I have some external data I need to import. How do I encode the input string as unicode/utf8?
Here is an example of a probematic line
>>>'Compa\xf1\xeda Dominicana de Tel\xe9fonos, C. por A. - CODETEL'.encode("utf8")
Traceback (most recent call last):
File "", line 1, in
UnicodeDecodeError: 'ascii' codec can't decode byte 0xf1 in position 5: ordinal not in range(128)
-
1The answer is given. But I suggest you invest some time learn about unicode, you won't regreat it :) nedbatchelder.com/text/unipain.htmlNiclas Nilsson– Niclas Nilsson2012年11月26日 08:19:01 +00:00Commented Nov 26, 2012 at 8:19
3 Answers 3
.encode("utf8") expects the source to be a unicode string. You are using it with a "regular" string which has "ascii" encoding by default. You should do something like:
original_string.decode('original_encoding').encode('utf-8')

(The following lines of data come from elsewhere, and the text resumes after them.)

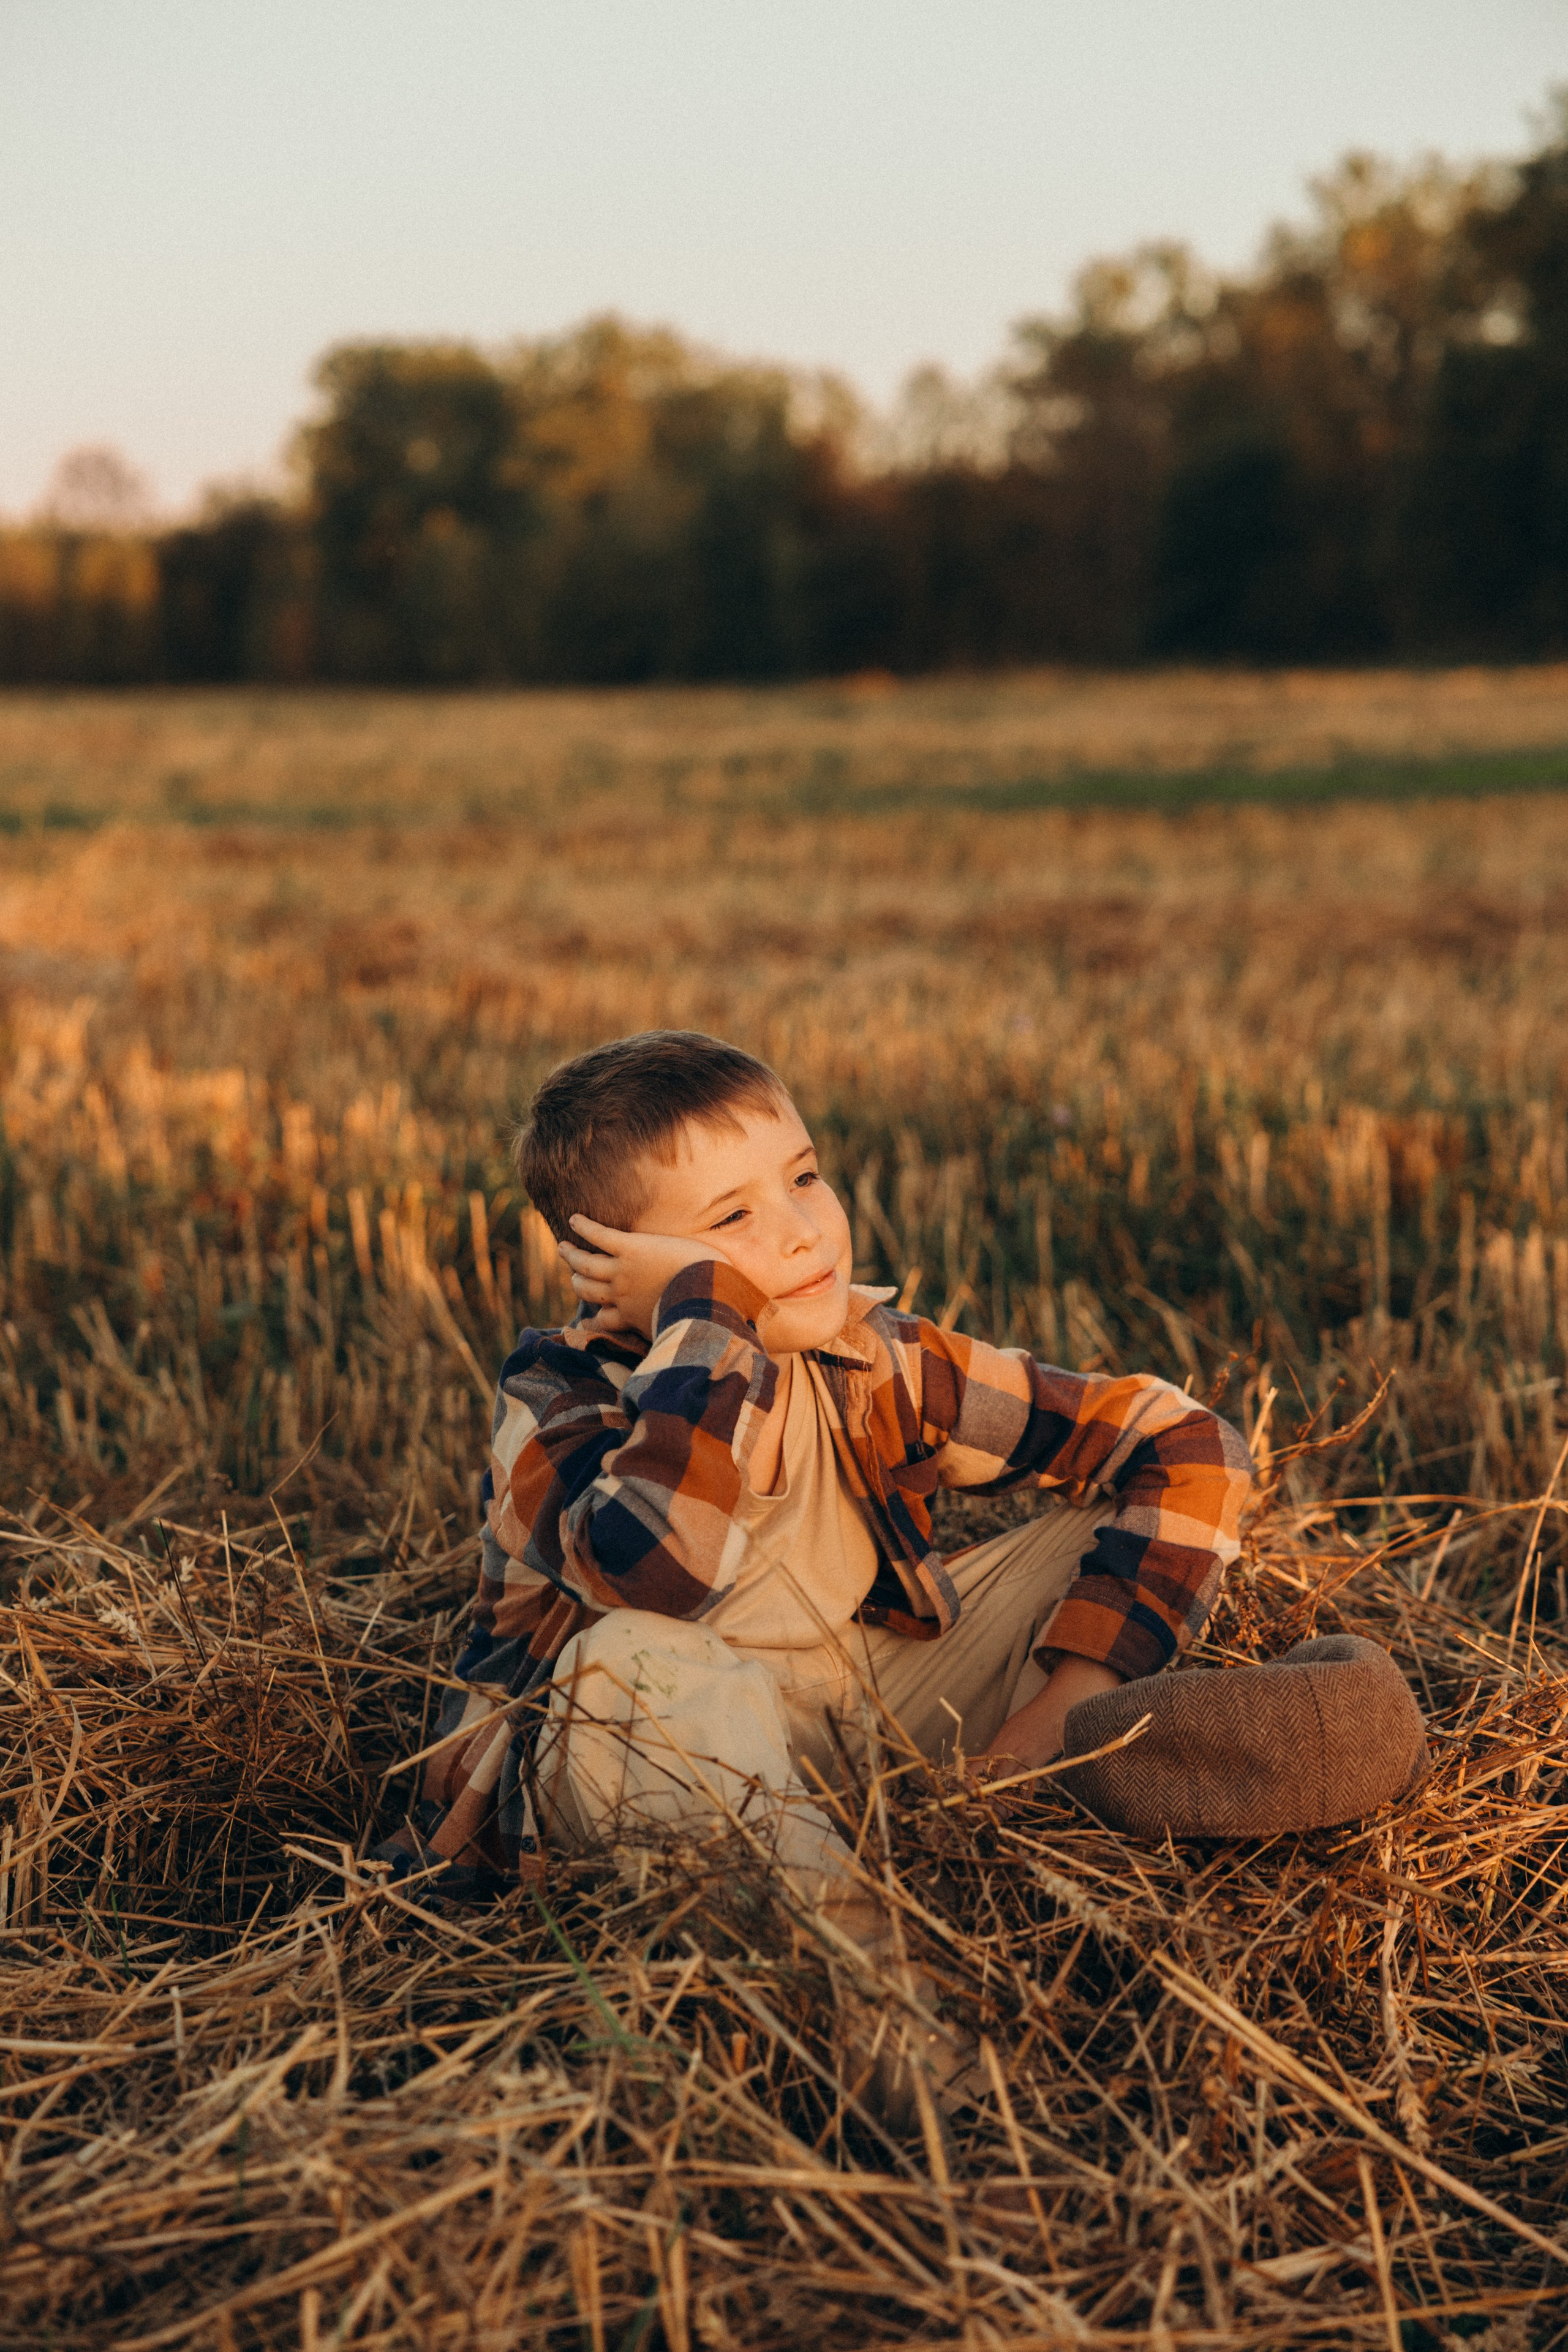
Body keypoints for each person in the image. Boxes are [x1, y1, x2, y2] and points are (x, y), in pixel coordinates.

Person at [381, 1029, 1253, 2119]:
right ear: (620, 1272)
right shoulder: (559, 1403)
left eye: (804, 1177)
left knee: (1108, 1528)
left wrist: (1043, 1724)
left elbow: (1186, 1442)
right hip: (646, 1776)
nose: (801, 1230)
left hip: (852, 1724)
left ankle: (1066, 1766)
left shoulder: (867, 1357)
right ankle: (903, 2028)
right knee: (630, 1663)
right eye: (729, 1221)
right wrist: (708, 1316)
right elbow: (657, 1574)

In your case my guess would be:
'Compa\xf1\xeda Dominicana de Tel\xe9fonos, C. por A. - CODETEL'.decode("iso8859-1").encode("utf8")
Comments
To convert bytes to a Unicode string use decode instead of encode.
Also that is not UTF-8. I guess it's Latin-1:
>>> print 'Compa\xf1\xeda Dominicana de Tel\xe9fonos, C. por A. - CODETEL'.decode("latin1")
Compañía Dominicana de Teléfonos, C. por A. - CODETEL
Comments
encode converts from a unicode string to a sequence of bytes. decode converts from a sequence of bytes to a unicode string. You want decode, because your data are already encoded.
More generally, if you're reading a string from an external source, you always want to decode, because there's no such thing as a "unicode string" out there in the world. There are only representations of that unicode string in various encodings. Unicode strings are like a Platonic ideal that can only be transmitted through the corporeal medium of encodings.